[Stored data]
● ● ● ●

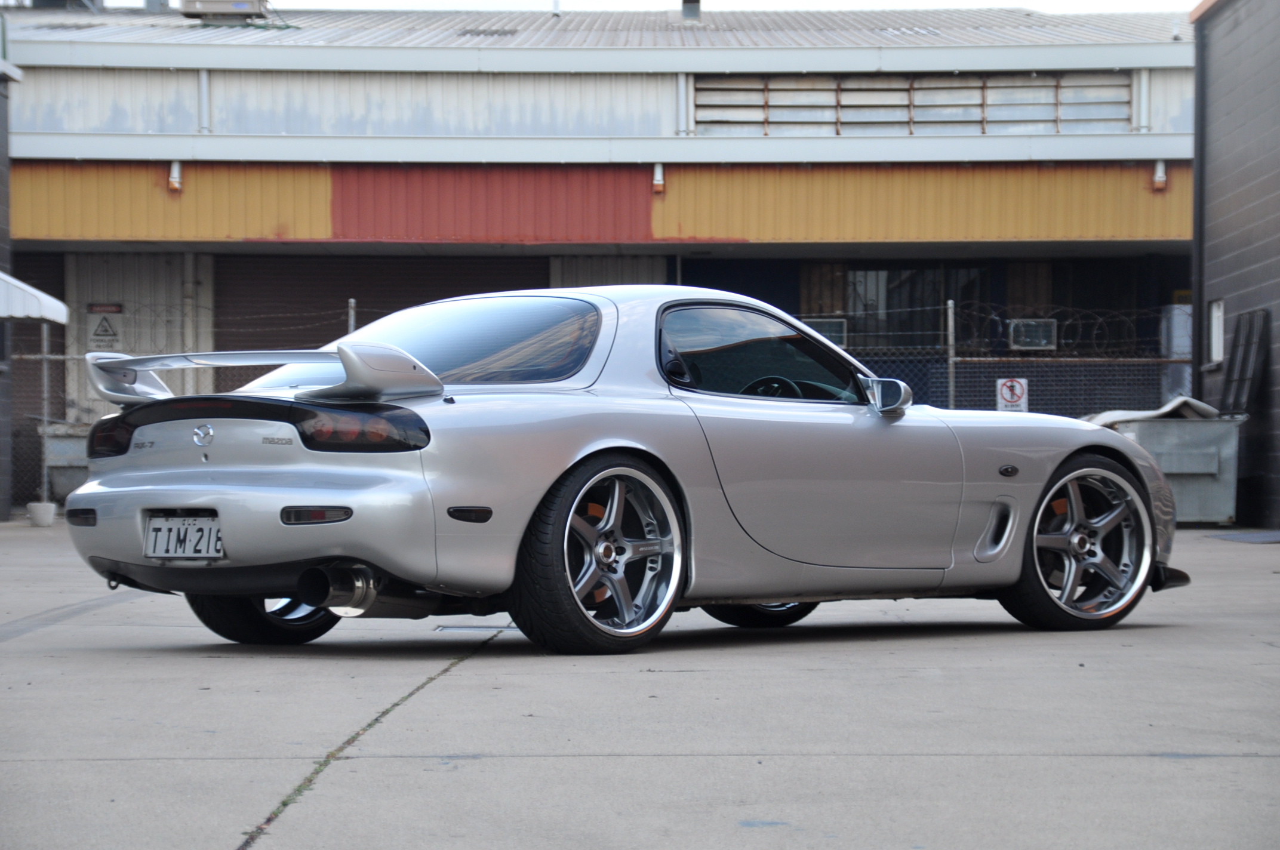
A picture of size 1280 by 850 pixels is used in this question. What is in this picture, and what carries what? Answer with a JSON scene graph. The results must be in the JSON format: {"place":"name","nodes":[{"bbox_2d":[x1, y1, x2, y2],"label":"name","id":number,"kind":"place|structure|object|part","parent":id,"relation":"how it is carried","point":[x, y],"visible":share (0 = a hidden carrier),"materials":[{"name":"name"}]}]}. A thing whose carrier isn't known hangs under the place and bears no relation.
{"place":"outdoors","nodes":[
{"label":"outdoors","id":0,"kind":"place"},
{"bbox_2d":[0,42,16,522],"label":"left building","id":1,"kind":"structure","parent":0,"point":[1,127],"materials":[{"name":"grey"}]},
{"bbox_2d":[0,271,69,322],"label":"awning","id":2,"kind":"object","parent":1,"relation":"attached to","point":[63,308],"visible":0.95,"materials":[{"name":"white"}]},
{"bbox_2d":[39,322,51,508],"label":"fence post","id":3,"kind":"object","parent":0,"point":[46,412],"visible":0.77,"materials":[{"name":"grey metal"}]},
{"bbox_2d":[346,297,357,334],"label":"fence post","id":4,"kind":"object","parent":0,"point":[351,320],"visible":0.29,"materials":[{"name":"metal"}]},
{"bbox_2d":[3,293,1176,516],"label":"chain-link fence","id":5,"kind":"object","parent":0,"point":[950,402],"visible":0.33,"materials":[{"name":"metal"}]},
{"bbox_2d":[995,377,1029,413],"label":"sign","id":6,"kind":"object","parent":5,"relation":"attached to","point":[1010,400],"visible":0.86,"materials":[{"name":"white metal"}]},
{"bbox_2d":[952,303,1162,352],"label":"razor wire","id":7,"kind":"object","parent":5,"relation":"attached to","point":[1125,318],"visible":0.74,"materials":[{"name":"silver metal"}]},
{"bbox_2d":[0,0,1208,508],"label":"warehouse building","id":8,"kind":"structure","parent":0,"point":[527,83],"materials":[{"name":"yellow metal"}]},
{"bbox_2d":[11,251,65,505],"label":"roller shutter","id":9,"kind":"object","parent":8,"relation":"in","point":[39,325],"visible":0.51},
{"bbox_2d":[85,302,124,348],"label":"warning sign","id":10,"kind":"object","parent":8,"relation":"attached to","point":[98,335],"visible":0.95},
{"bbox_2d":[167,160,182,192],"label":"drainpipe","id":11,"kind":"object","parent":8,"relation":"attached to","point":[174,172],"visible":0.92,"materials":[{"name":"white"}]},
{"bbox_2d":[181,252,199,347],"label":"drainpipe","id":12,"kind":"object","parent":8,"relation":"attached to","point":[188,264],"visible":0.62,"materials":[{"name":"metal"}]},
{"bbox_2d":[197,69,211,132],"label":"drainpipe","id":13,"kind":"object","parent":8,"relation":"attached to","point":[203,85],"visible":0.76,"materials":[{"name":"metal"}]},
{"bbox_2d":[179,0,266,22],"label":"rooftop unit","id":14,"kind":"object","parent":8,"relation":"on","point":[199,1],"visible":0.77,"materials":[{"name":"beige metal"}]},
{"bbox_2d":[218,253,546,352],"label":"roller shutter","id":15,"kind":"object","parent":8,"relation":"in","point":[356,296],"visible":0.34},
{"bbox_2d":[455,27,517,36],"label":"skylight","id":16,"kind":"object","parent":8,"relation":"in","point":[471,30],"visible":0.71,"materials":[{"name":"grey metal"}]},
{"bbox_2d":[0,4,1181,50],"label":"metal roof","id":17,"kind":"structure","parent":8,"relation":"on","point":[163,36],"materials":[{"name":"grey metal"}]},
{"bbox_2d":[651,162,665,193],"label":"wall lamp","id":18,"kind":"object","parent":8,"relation":"attached to","point":[657,172],"visible":0.95,"materials":[{"name":"white"}]},
{"bbox_2d":[675,71,690,132],"label":"drainpipe","id":19,"kind":"object","parent":8,"relation":"attached to","point":[682,92],"visible":0.75,"materials":[{"name":"metal"}]},
{"bbox_2d":[680,0,700,20],"label":"roof vent","id":20,"kind":"object","parent":8,"relation":"on","point":[689,11],"visible":0.65,"materials":[{"name":"grey metal"}]},
{"bbox_2d":[802,317,847,346],"label":"air conditioner","id":21,"kind":"object","parent":8,"relation":"attached to","point":[830,328],"visible":0.54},
{"bbox_2d":[692,71,1132,134],"label":"window","id":22,"kind":"structure","parent":8,"relation":"in","point":[1053,120],"materials":[{"name":"metal"}]},
{"bbox_2d":[838,263,989,349],"label":"window","id":23,"kind":"structure","parent":8,"relation":"in","point":[935,325],"materials":[{"name":"glass"}]},
{"bbox_2d":[1008,318,1057,349],"label":"air conditioner","id":24,"kind":"object","parent":8,"relation":"attached to","point":[1025,328],"visible":0.85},
{"bbox_2d":[1134,69,1149,131],"label":"drainpipe","id":25,"kind":"object","parent":8,"relation":"attached to","point":[1143,83],"visible":0.69,"materials":[{"name":"white metal"}]},
{"bbox_2d":[1152,160,1167,190],"label":"drainpipe","id":26,"kind":"object","parent":8,"relation":"attached to","point":[1160,172],"visible":0.93,"materials":[{"name":"white"}]},
{"bbox_2d":[1160,302,1193,404],"label":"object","id":27,"kind":"object","parent":8,"relation":"attached to","point":[1178,348],"visible":0.37,"materials":[{"name":"metal"}]},
{"bbox_2d":[0,519,1279,849],"label":"concrete pavement","id":28,"kind":"structure","parent":0,"point":[254,802],"materials":[{"name":"grey concrete"}]},
{"bbox_2d":[26,500,57,526],"label":"flower pot","id":29,"kind":"object","parent":28,"relation":"on","point":[41,507],"visible":0.97,"materials":[{"name":"white"}]},
{"bbox_2d":[39,422,92,505],"label":"metal bin","id":30,"kind":"object","parent":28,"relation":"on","point":[61,449],"visible":0.42,"materials":[{"name":"grey metal"}]},
{"bbox_2d":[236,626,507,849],"label":"weeds","id":31,"kind":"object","parent":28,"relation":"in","point":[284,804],"visible":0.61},
{"bbox_2d":[434,624,519,632],"label":"drain grate","id":32,"kind":"object","parent":28,"relation":"in","point":[464,628],"visible":0.65,"materials":[{"name":"metal"}]},
{"bbox_2d":[53,287,1181,653],"label":"car","id":33,"kind":"object","parent":28,"relation":"on","point":[762,596],"visible":0.97,"materials":[{"name":"silver metal"}]},
{"bbox_2d":[143,514,222,559],"label":"license plate","id":34,"kind":"object","parent":33,"relation":"attached to","point":[154,534],"visible":0.97,"materials":[{"name":"white metal"}]},
{"label":"wheel","id":35,"kind":"part","parent":33,"relation":"part of","materials":[{"name":"black rubber"}]},
{"label":"steering wheel","id":36,"kind":"part","parent":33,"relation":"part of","materials":[{"name":"black"}]},
{"bbox_2d":[1093,410,1246,524],"label":"metal container","id":37,"kind":"object","parent":28,"relation":"on","point":[1221,484],"visible":0.67,"materials":[{"name":"grey metal"}]},
{"bbox_2d":[1080,395,1223,425],"label":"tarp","id":38,"kind":"object","parent":37,"relation":"on","point":[1110,419],"visible":0.35,"materials":[{"name":"plastic"}]},
{"bbox_2d":[1203,529,1279,543],"label":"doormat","id":39,"kind":"object","parent":28,"relation":"on","point":[1225,536],"visible":0.98,"materials":[{"name":"grey"}]},
{"bbox_2d":[90,0,1202,11],"label":"sky","id":40,"kind":"structure","parent":0,"point":[1105,6],"materials":[{"name":"white"}]},
{"bbox_2d":[946,299,957,408],"label":"fence post","id":41,"kind":"object","parent":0,"point":[950,387],"visible":0.63,"materials":[{"name":"grey metal"}]},
{"bbox_2d":[1189,0,1279,525],"label":"dark building","id":42,"kind":"structure","parent":0,"point":[1225,283],"materials":[{"name":"grey"}]},
{"bbox_2d":[1191,11,1205,407],"label":"drainpipe","id":43,"kind":"object","parent":42,"relation":"attached to","point":[1198,318],"visible":0.78,"materials":[{"name":"metal"}]},
{"bbox_2d":[1207,299,1224,363],"label":"window","id":44,"kind":"structure","parent":42,"relation":"in","point":[1216,348],"materials":[{"name":"white"}]},
{"bbox_2d":[1219,306,1269,415],"label":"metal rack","id":45,"kind":"object","parent":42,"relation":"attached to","point":[1243,323],"visible":0.9,"materials":[{"name":"black metal"}]}
]}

● ● ● ●

Assignment: Among the records, find all lines that include the string "building" and return them.

Worked solution:
{"bbox_2d":[0,42,16,522],"label":"left building","id":1,"kind":"structure","parent":0,"point":[1,127],"materials":[{"name":"grey"}]},
{"bbox_2d":[0,0,1208,508],"label":"warehouse building","id":8,"kind":"structure","parent":0,"point":[527,83],"materials":[{"name":"yellow metal"}]},
{"bbox_2d":[1189,0,1279,525],"label":"dark building","id":42,"kind":"structure","parent":0,"point":[1225,283],"materials":[{"name":"grey"}]},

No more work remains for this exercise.